— Begin ENTRIES PROVIDED —
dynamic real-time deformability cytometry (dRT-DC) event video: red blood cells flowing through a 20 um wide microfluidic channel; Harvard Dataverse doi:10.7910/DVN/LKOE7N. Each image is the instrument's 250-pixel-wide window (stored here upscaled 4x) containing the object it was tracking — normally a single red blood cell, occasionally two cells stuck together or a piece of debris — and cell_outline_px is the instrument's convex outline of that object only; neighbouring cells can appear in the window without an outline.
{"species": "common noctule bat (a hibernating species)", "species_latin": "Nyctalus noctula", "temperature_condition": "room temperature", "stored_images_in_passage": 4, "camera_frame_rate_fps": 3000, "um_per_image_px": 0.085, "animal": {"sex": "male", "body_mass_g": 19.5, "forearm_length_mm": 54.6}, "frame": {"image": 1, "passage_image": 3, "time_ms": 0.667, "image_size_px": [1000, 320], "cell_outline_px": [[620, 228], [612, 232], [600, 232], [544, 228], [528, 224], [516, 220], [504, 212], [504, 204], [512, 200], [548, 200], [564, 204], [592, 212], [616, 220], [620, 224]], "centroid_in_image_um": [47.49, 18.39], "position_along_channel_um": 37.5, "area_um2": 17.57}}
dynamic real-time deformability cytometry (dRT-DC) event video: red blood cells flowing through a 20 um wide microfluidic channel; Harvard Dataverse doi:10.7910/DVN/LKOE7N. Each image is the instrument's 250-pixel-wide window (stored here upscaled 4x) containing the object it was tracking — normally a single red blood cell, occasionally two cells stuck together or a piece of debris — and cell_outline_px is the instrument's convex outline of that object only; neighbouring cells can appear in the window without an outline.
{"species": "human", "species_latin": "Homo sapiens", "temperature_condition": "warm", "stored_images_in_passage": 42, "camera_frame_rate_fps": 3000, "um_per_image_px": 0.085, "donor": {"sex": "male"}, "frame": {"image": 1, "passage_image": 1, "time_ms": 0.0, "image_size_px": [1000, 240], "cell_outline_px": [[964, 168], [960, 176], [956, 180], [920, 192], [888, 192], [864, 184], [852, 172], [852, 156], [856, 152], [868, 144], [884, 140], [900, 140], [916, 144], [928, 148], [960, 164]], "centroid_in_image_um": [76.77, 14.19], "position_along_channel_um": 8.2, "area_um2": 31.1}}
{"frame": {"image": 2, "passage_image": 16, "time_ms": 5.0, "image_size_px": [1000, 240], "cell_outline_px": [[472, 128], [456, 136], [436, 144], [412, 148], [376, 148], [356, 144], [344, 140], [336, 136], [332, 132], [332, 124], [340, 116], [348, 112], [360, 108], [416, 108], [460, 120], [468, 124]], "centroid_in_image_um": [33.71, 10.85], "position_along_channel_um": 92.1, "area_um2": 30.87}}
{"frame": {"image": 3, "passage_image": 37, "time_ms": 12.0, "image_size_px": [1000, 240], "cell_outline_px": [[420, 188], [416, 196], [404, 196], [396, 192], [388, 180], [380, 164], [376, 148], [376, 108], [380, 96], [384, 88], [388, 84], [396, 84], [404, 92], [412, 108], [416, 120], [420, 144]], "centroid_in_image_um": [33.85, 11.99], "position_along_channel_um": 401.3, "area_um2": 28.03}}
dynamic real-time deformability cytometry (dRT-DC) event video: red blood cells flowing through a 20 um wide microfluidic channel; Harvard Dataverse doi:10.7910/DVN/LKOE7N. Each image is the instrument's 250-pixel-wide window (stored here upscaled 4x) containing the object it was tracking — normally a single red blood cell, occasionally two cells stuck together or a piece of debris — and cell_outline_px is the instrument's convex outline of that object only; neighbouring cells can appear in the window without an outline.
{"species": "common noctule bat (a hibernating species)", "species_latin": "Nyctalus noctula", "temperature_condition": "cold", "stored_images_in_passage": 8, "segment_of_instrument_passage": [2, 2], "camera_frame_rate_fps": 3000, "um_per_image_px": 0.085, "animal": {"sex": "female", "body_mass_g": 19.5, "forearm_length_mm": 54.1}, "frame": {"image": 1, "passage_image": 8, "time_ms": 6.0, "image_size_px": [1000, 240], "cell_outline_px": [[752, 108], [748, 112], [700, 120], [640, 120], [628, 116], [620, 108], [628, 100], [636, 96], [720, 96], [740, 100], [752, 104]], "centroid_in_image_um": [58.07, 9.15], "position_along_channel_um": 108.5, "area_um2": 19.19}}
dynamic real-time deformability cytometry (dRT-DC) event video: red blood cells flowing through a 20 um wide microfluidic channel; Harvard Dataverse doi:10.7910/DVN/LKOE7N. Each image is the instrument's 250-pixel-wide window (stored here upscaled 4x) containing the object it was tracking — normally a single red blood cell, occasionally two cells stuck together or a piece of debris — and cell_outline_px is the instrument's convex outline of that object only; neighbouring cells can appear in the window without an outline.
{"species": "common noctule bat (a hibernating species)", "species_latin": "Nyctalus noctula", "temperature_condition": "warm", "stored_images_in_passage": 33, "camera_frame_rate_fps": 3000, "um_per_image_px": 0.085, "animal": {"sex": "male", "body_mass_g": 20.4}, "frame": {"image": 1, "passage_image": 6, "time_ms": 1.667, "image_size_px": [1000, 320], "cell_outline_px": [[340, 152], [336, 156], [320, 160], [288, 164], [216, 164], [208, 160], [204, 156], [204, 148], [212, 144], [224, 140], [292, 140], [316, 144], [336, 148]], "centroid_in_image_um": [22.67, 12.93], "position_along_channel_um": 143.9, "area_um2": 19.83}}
— End ENTRIES PROVIDED —
- **EXERCISE OBJECTIVE**: Copy out each line exactly as written.

- **SOLUTION FOR THIS TASK**:
dynamic real-time deformability cytometry (dRT-DC) event video: red blood cells flowing through a 20 um wide microfluidic channel; Harvard Dataverse doi:10.7910/DVN/LKOE7N. Each image is the instrument's 250-pixel-wide window (stored here upscaled 4x) containing the object it was tracking — normally a single red blood cell, occasionally two cells stuck together or a piece of debris — and cell_outline_px is the instrument's convex outline of that object only; neighbouring cells can appear in the window without an outline.
{"species": "common noctule bat (a hibernating species)", "species_latin": "Nyctalus noctula", "temperature_condition": "room temperature", "stored_images_in_passage": 4, "camera_frame_rate_fps": 3000, "um_per_image_px": 0.085, "animal": {"sex": "male", "body_mass_g": 19.5, "forearm_length_mm": 54.6}, "frame": {"image": 1, "passage_image": 3, "time_ms": 0.667, "image_size_px": [1000, 320], "cell_outline_px": [[620, 228], [612, 232], [600, 232], [544, 228], [528, 224], [516, 220], [504, 212], [504, 204], [512, 200], [548, 200], [564, 204], [592, 212], [616, 220], [620, 224]], "centroid_in_image_um": [47.49, 18.39], "position_along_channel_um": 37.5, "area_um2": 17.57}}
dynamic real-time deformability cytometry (dRT-DC) event video: red blood cells flowing through a 20 um wide microfluidic channel; Harvard Dataverse doi:10.7910/DVN/LKOE7N. Each image is the instrument's 250-pixel-wide window (stored here upscaled 4x) containing the object it was tracking — normally a single red blood cell, occasionally two cells stuck together or a piece of debris — and cell_outline_px is the instrument's convex outline of that object only; neighbouring cells can appear in the window without an outline.
{"species": "human", "species_latin": "Homo sapiens", "temperature_condition": "warm", "stored_images_in_passage": 42, "camera_frame_rate_fps": 3000, "um_per_image_px": 0.085, "donor": {"sex": "male"}, "frame": {"image": 1, "passage_image": 1, "time_ms": 0.0, "image_size_px": [1000, 240], "cell_outline_px": [[964, 168], [960, 176], [956, 180], [920, 192], [888, 192], [864, 184], [852, 172], [852, 156], [856, 152], [868, 144], [884, 140], [900, 140], [916, 144], [928, 148], [960, 164]], "centroid_in_image_um": [76.77, 14.19], "position_along_channel_um": 8.2, "area_um2": 31.1}}
{"frame": {"image": 2, "passage_image": 16, "time_ms": 5.0, "image_size_px": [1000, 240], "cell_outline_px": [[472, 128], [456, 136], [436, 144], [412, 148], [376, 148], [356, 144], [344, 140], [336, 136], [332, 132], [332, 124], [340, 116], [348, 112], [360, 108], [416, 108], [460, 120], [468, 124]], "centroid_in_image_um": [33.71, 10.85], "position_along_channel_um": 92.1, "area_um2": 30.87}}
{"frame": {"image": 3, "passage_image": 37, "time_ms": 12.0, "image_size_px": [1000, 240], "cell_outline_px": [[420, 188], [416, 196], [404, 196], [396, 192], [388, 180], [380, 164], [376, 148], [376, 108], [380, 96], [384, 88], [388, 84], [396, 84], [404, 92], [412, 108], [416, 120], [420, 144]], "centroid_in_image_um": [33.85, 11.99], "position_along_channel_um": 401.3, "area_um2": 28.03}}
dynamic real-time deformability cytometry (dRT-DC) event video: red blood cells flowing through a 20 um wide microfluidic channel; Harvard Dataverse doi:10.7910/DVN/LKOE7N. Each image is the instrument's 250-pixel-wide window (stored here upscaled 4x) containing the object it was tracking — normally a single red blood cell, occasionally two cells stuck together or a piece of debris — and cell_outline_px is the instrument's convex outline of that object only; neighbouring cells can appear in the window without an outline.
{"species": "common noctule bat (a hibernating species)", "species_latin": "Nyctalus noctula", "temperature_condition": "cold", "stored_images_in_passage": 8, "segment_of_instrument_passage": [2, 2], "camera_frame_rate_fps": 3000, "um_per_image_px": 0.085, "animal": {"sex": "female", "body_mass_g": 19.5, "forearm_length_mm": 54.1}, "frame": {"image": 1, "passage_image": 8, "time_ms": 6.0, "image_size_px": [1000, 240], "cell_outline_px": [[752, 108], [748, 112], [700, 120], [640, 120], [628, 116], [620, 108], [628, 100], [636, 96], [720, 96], [740, 100], [752, 104]], "centroid_in_image_um": [58.07, 9.15], "position_along_channel_um": 108.5, "area_um2": 19.19}}
dynamic real-time deformability cytometry (dRT-DC) event video: red blood cells flowing through a 20 um wide microfluidic channel; Harvard Dataverse doi:10.7910/DVN/LKOE7N. Each image is the instrument's 250-pixel-wide window (stored here upscaled 4x) containing the object it was tracking — normally a single red blood cell, occasionally two cells stuck together or a piece of debris — and cell_outline_px is the instrument's convex outline of that object only; neighbouring cells can appear in the window without an outline.
{"species": "common noctule bat (a hibernating species)", "species_latin": "Nyctalus noctula", "temperature_condition": "warm", "stored_images_in_passage": 33, "camera_frame_rate_fps": 3000, "um_per_image_px": 0.085, "animal": {"sex": "male", "body_mass_g": 20.4}, "frame": {"image": 1, "passage_image": 6, "time_ms": 1.667, "image_size_px": [1000, 320], "cell_outline_px": [[340, 152], [336, 156], [320, 160], [288, 164], [216, 164], [208, 160], [204, 156], [204, 148], [212, 144], [224, 140], [292, 140], [316, 144], [336, 148]], "centroid_in_image_um": [22.67, 12.93], "position_along_channel_um": 143.9, "area_um2": 19.83}}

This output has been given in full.